Exercise aim = Please write out, exactly as given, the line that contains "marzec 2021" and all lines that follow it through the end of the listing, and nothing else.

::::

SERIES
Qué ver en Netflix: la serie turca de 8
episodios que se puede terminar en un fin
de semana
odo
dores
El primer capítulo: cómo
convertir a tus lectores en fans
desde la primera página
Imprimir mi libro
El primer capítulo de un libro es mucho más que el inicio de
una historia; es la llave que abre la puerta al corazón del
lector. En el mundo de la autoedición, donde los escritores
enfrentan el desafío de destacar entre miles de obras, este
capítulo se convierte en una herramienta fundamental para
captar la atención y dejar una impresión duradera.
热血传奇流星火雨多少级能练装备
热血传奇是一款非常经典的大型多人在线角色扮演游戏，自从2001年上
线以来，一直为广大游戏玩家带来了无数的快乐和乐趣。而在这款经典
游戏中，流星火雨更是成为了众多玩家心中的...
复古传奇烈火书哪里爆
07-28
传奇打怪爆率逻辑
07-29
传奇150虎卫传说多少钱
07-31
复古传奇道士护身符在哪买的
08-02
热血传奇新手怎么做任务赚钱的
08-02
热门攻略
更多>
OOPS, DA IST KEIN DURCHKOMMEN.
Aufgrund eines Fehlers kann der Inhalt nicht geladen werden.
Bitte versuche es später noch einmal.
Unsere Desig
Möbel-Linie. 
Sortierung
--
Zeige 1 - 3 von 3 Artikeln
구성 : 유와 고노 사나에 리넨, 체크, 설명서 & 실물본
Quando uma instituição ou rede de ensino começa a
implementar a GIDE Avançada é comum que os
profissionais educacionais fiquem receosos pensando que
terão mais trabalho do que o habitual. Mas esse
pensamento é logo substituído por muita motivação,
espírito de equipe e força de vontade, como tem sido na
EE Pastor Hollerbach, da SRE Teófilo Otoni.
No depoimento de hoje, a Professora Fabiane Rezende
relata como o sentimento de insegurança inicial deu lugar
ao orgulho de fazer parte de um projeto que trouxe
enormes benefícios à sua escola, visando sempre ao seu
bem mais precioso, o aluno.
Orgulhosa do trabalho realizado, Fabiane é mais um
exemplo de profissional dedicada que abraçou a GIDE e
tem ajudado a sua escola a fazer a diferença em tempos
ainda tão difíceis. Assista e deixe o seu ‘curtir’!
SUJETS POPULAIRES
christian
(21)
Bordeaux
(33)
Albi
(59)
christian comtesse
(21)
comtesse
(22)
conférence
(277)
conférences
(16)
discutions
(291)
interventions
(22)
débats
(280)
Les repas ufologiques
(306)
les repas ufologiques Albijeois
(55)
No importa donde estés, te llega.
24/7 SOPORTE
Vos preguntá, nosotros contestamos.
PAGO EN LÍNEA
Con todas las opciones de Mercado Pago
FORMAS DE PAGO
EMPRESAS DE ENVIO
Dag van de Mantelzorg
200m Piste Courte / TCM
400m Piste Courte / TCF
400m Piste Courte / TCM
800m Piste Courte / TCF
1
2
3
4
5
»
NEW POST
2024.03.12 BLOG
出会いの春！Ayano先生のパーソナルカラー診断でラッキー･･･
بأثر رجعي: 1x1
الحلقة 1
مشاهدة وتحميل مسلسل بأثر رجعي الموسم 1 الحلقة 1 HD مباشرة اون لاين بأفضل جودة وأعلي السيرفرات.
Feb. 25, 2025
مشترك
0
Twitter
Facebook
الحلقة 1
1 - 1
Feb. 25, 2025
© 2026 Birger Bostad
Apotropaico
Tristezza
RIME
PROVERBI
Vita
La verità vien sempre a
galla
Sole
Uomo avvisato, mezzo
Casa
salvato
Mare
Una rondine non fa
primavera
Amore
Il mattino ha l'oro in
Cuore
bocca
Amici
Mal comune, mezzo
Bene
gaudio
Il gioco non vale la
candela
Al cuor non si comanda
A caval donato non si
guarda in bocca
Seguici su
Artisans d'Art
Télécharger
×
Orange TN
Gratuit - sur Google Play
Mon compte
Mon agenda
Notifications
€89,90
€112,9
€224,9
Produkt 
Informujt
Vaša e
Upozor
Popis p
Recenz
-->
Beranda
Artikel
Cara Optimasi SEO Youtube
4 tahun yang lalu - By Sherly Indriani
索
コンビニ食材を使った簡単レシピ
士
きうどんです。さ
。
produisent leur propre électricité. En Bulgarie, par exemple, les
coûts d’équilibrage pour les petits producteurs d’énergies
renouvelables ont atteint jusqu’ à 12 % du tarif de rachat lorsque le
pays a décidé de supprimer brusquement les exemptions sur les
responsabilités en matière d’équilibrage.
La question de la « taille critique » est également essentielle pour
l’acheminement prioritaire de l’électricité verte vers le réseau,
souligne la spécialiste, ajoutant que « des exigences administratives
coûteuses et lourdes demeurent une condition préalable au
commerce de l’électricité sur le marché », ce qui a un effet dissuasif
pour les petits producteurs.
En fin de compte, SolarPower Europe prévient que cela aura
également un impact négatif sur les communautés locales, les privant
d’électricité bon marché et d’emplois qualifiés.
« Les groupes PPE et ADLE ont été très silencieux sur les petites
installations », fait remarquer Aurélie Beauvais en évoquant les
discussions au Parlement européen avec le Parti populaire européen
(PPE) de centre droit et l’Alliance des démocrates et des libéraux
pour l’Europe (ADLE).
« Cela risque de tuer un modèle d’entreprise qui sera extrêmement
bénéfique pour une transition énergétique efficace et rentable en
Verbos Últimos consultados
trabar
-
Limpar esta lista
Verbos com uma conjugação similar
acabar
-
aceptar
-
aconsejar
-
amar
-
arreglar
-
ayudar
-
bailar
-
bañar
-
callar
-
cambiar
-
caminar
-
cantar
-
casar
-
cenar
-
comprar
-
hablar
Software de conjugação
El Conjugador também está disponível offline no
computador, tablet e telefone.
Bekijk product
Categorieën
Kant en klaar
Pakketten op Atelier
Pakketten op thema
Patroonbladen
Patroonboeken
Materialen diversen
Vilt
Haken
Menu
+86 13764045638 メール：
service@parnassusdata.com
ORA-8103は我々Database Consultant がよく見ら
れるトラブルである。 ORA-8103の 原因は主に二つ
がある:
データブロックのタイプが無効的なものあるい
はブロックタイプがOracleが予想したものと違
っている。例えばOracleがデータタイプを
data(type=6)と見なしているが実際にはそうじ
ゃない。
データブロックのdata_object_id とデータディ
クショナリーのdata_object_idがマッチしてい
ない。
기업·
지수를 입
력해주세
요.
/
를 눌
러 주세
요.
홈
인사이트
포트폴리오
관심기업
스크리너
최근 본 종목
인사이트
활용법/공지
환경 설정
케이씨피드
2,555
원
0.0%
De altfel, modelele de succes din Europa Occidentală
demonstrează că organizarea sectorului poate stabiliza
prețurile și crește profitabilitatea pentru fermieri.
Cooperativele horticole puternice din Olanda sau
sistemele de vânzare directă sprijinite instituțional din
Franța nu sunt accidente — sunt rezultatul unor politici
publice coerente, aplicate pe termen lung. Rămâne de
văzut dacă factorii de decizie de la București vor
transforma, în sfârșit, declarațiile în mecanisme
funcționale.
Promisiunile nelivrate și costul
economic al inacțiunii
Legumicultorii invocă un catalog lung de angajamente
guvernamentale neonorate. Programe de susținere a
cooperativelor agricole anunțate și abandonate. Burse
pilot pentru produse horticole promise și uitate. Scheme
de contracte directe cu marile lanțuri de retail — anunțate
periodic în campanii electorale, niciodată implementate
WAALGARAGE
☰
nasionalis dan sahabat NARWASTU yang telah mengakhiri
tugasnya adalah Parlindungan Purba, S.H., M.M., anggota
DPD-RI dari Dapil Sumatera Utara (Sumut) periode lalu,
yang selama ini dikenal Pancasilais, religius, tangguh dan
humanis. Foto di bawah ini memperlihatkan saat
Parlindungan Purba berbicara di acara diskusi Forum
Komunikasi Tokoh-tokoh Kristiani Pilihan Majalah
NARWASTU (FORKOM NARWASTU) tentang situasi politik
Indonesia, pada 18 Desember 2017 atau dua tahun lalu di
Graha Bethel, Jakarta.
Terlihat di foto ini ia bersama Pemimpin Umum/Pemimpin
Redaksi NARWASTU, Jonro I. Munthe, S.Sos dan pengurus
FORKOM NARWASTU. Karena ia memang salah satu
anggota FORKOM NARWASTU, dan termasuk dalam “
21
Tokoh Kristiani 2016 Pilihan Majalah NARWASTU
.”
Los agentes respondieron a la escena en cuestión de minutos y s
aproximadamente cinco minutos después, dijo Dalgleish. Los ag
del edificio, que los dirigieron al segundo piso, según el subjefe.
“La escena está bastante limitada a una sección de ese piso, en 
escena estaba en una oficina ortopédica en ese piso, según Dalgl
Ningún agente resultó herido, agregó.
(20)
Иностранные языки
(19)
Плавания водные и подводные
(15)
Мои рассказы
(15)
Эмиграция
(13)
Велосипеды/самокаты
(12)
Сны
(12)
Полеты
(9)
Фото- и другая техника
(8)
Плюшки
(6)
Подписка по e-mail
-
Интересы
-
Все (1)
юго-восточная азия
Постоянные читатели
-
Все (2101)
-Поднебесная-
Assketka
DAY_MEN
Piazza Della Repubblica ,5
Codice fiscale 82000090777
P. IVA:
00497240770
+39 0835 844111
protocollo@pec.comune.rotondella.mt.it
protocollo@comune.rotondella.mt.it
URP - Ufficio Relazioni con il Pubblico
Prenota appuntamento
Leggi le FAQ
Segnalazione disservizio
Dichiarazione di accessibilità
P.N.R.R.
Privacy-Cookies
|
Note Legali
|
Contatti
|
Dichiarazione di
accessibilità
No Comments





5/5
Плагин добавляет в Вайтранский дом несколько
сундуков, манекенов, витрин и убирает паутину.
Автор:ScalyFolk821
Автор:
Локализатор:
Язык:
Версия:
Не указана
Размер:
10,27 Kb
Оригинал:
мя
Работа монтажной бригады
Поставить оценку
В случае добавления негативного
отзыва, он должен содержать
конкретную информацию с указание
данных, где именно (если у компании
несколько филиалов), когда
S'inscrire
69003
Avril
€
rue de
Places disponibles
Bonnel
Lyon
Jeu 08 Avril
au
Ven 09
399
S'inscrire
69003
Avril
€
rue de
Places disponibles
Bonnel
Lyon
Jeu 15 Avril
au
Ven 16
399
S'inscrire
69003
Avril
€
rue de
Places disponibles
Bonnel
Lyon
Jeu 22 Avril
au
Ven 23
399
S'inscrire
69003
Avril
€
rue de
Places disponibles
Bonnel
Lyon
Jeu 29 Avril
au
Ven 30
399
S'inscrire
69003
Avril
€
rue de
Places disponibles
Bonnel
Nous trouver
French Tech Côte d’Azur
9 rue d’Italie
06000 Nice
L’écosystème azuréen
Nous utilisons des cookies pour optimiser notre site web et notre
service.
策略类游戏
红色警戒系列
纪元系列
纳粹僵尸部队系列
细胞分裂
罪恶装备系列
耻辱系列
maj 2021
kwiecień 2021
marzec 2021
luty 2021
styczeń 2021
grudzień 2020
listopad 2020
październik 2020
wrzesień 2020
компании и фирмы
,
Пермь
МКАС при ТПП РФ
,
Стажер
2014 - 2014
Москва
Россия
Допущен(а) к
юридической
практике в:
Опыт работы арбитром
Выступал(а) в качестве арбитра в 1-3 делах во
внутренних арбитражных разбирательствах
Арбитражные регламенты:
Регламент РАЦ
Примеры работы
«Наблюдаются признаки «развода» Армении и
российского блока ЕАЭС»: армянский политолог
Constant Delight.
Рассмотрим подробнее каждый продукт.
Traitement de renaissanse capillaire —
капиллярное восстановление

::::

Answer below =
marzec 2021
luty 2021
styczeń 2021
grudzień 2020
listopad 2020
październik 2020
wrzesień 2020
компании и фирмы
,
Пермь
МКАС при ТПП РФ
,
Стажер
2014 - 2014
Москва
Россия
Допущен(а) к
юридической
практике в:
Опыт работы арбитром
Выступал(а) в качестве арбитра в 1-3 делах во
внутренних арбитражных разбирательствах
Арбитражные регламенты:
Регламент РАЦ
Примеры работы
«Наблюдаются признаки «развода» Армении и
российского блока ЕАЭС»: армянский политолог
Constant Delight.
Рассмотрим подробнее каждый продукт.
Traitement de renaissanse capillaire —
капиллярное восстановление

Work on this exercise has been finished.